Change listing data:
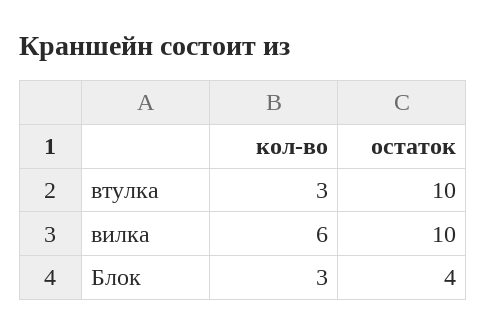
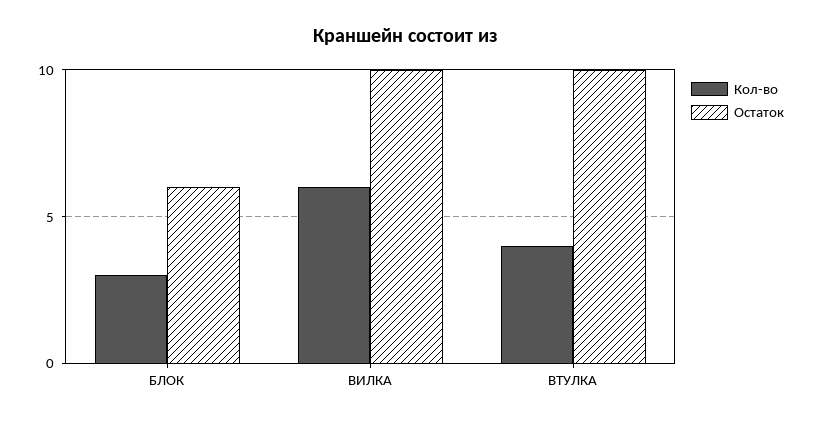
  {
    "кол-во": {
-     "втулка": 3,
+     "втулка": 4,
      "вилка": 6,
      "Блок": 3
    },
    "остаток": {
      "втулка": 10,
      "вилка": 10,
-     "Блок": 4
+     "Блок": 6
    }
  }

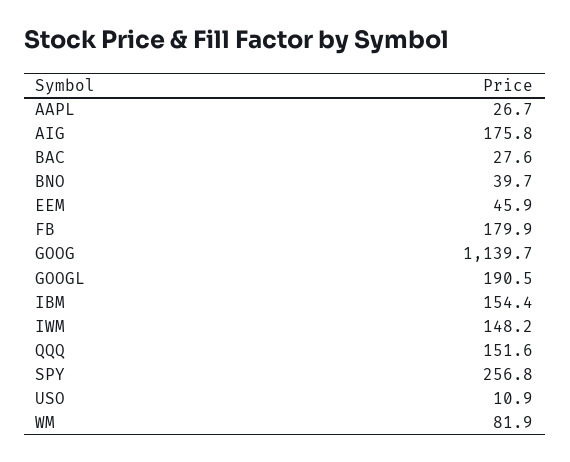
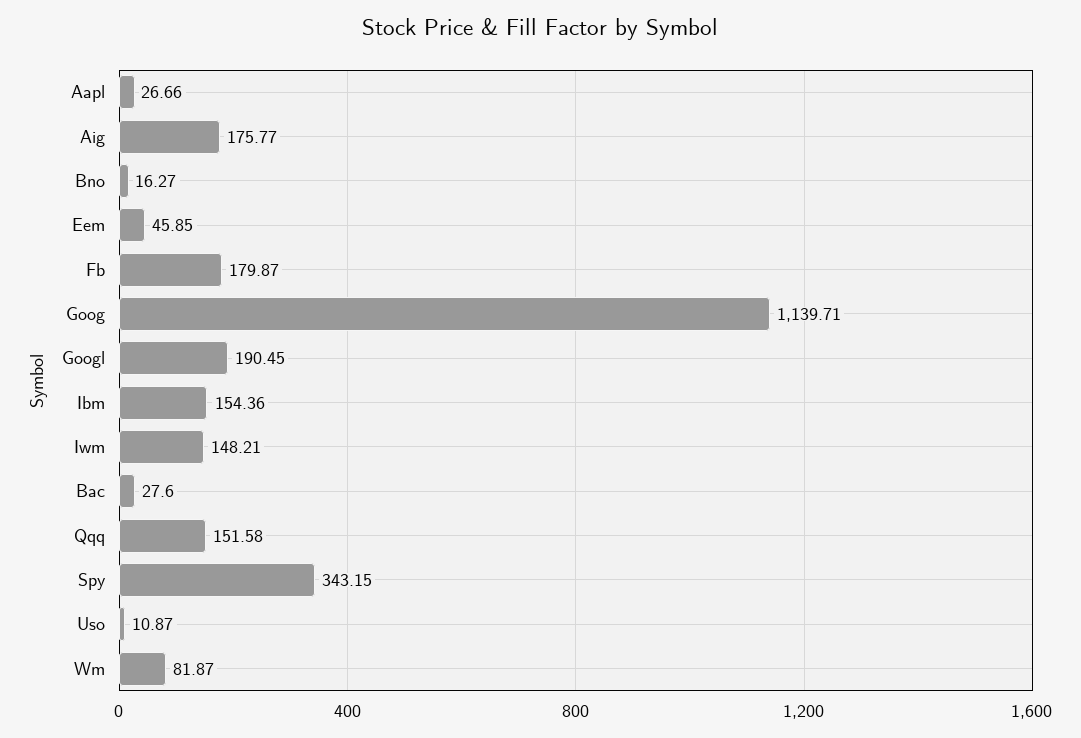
  {
    "AAPL": 26.66,
    "AIG": 175.77,
    "BAC": 27.6,
-   "BNO": 39.7,
+   "BNO": 16.27,
    "EEM": 45.85,
    "FB": 179.87,
    "GOOG": 1139.71,
    "GOOGL": 190.45,
    "IBM": 154.36,
    "IWM": 148.21,
    "QQQ": 151.58,
-   "SPY": 256.8,
+   "SPY": 343.15,
    "USO": 10.87,
    "WM": 81.87
  }

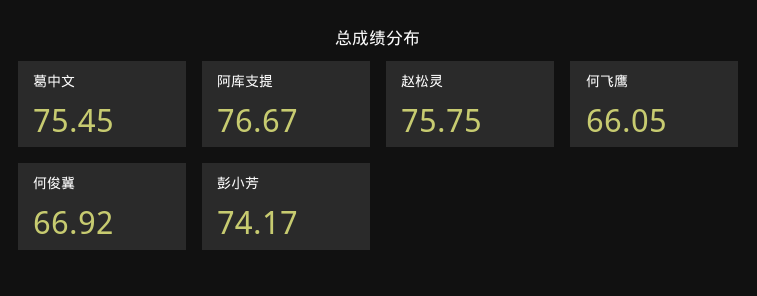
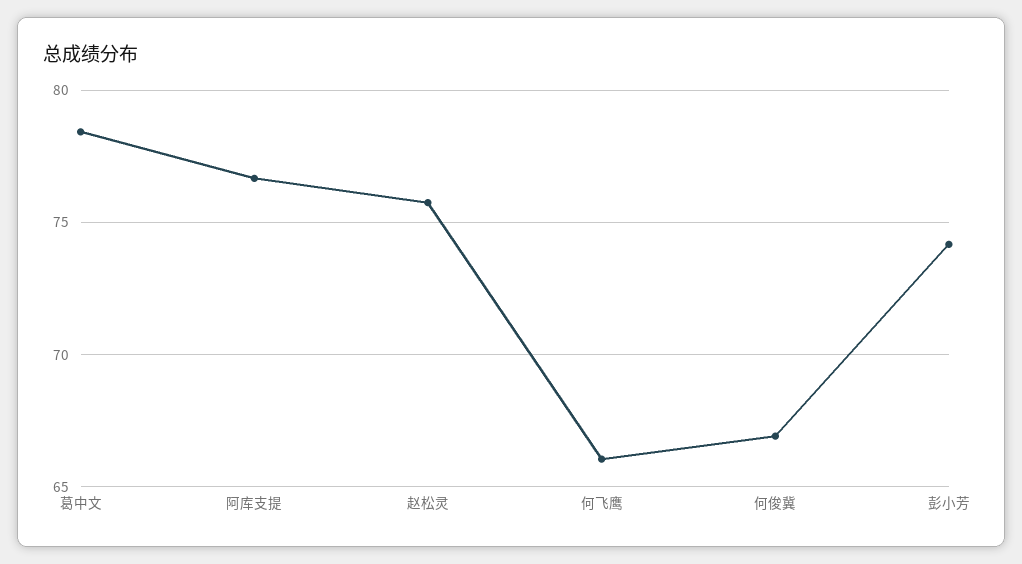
  {
-   "葛中文": 75.45,
+   "葛中文": 78.5,
    "阿库支提": 76.67,
    "赵松灵": 75.75,
    "何飞鹰": 66.05,
    "何俊冀": 66.92,
    "彭小芳": 74.17
  }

_PROBLEM TO WORK ON_
Print every entry word for word; omit the pictures.

_SOLUTION FOR THIS PROBLEM_
  {
    "кол-во": {
-     "втулка": 3,
+     "втулка": 4,
      "вилка": 6,
      "Блок": 3
    },
    "остаток": {
      "втулка": 10,
      "вилка": 10,
-     "Блок": 4
+     "Блок": 6
    }
  }

  {
    "AAPL": 26.66,
    "AIG": 175.77,
    "BAC": 27.6,
-   "BNO": 39.7,
+   "BNO": 16.27,
    "EEM": 45.85,
    "FB": 179.87,
    "GOOG": 1139.71,
    "GOOGL": 190.45,
    "IBM": 154.36,
    "IWM": 148.21,
    "QQQ": 151.58,
-   "SPY": 256.8,
+   "SPY": 343.15,
    "USO": 10.87,
    "WM": 81.87
  }

  {
-   "葛中文": 75.45,
+   "葛中文": 78.5,
    "阿库支提": 76.67,
    "赵松灵": 75.75,
    "何飞鹰": 66.05,
    "何俊冀": 66.92,
    "彭小芳": 74.17
  }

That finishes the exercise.